Instructions to follow: From the entries below, please gather each line containing the string "Okun".

Plain-text document sources:
● ● ● ● ●
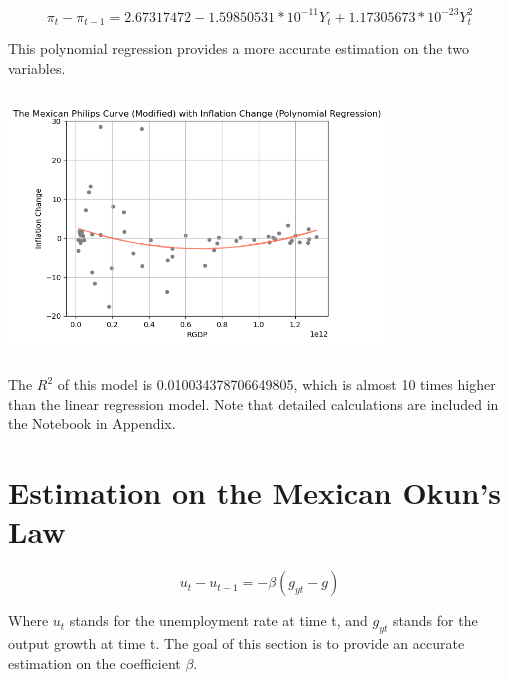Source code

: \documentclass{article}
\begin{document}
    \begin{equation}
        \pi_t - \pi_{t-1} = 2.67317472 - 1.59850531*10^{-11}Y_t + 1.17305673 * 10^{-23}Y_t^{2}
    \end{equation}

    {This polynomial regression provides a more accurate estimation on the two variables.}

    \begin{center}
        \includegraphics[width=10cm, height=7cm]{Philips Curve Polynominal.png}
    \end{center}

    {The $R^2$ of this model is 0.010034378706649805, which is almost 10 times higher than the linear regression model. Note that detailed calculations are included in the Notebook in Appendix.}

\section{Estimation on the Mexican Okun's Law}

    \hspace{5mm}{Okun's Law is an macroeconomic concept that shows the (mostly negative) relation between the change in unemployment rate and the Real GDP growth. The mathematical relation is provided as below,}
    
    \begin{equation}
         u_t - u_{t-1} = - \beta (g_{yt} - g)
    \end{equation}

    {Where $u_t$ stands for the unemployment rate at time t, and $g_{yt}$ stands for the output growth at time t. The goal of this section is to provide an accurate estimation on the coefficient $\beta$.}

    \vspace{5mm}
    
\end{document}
● ● ● ● ●
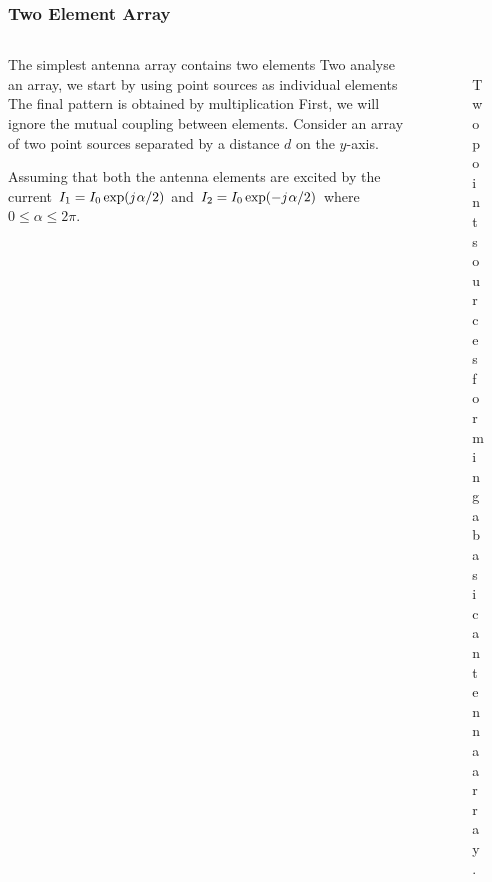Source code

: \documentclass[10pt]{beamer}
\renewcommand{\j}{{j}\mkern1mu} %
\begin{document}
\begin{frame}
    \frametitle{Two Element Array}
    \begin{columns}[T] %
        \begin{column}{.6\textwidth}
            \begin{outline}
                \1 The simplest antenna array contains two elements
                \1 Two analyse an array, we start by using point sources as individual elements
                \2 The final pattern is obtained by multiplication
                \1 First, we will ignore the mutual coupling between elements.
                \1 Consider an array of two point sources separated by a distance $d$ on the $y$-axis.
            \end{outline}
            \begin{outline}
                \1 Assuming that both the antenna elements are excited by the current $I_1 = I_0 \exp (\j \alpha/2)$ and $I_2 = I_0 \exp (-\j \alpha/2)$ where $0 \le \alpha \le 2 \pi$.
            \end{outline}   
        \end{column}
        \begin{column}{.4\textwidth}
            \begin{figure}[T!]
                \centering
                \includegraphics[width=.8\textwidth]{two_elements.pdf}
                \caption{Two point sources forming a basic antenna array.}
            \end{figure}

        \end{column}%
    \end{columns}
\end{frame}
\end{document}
● ● ● ● ●
Response for this exercise:
\section{Estimation on the Mexican Okun's Law}
    \hspace{5mm}{Okun's Law is an macroeconomic concept that shows the (mostly negative) relation between the change in unemployment rate and the Real GDP growth. The mathematical relation is provided as below,}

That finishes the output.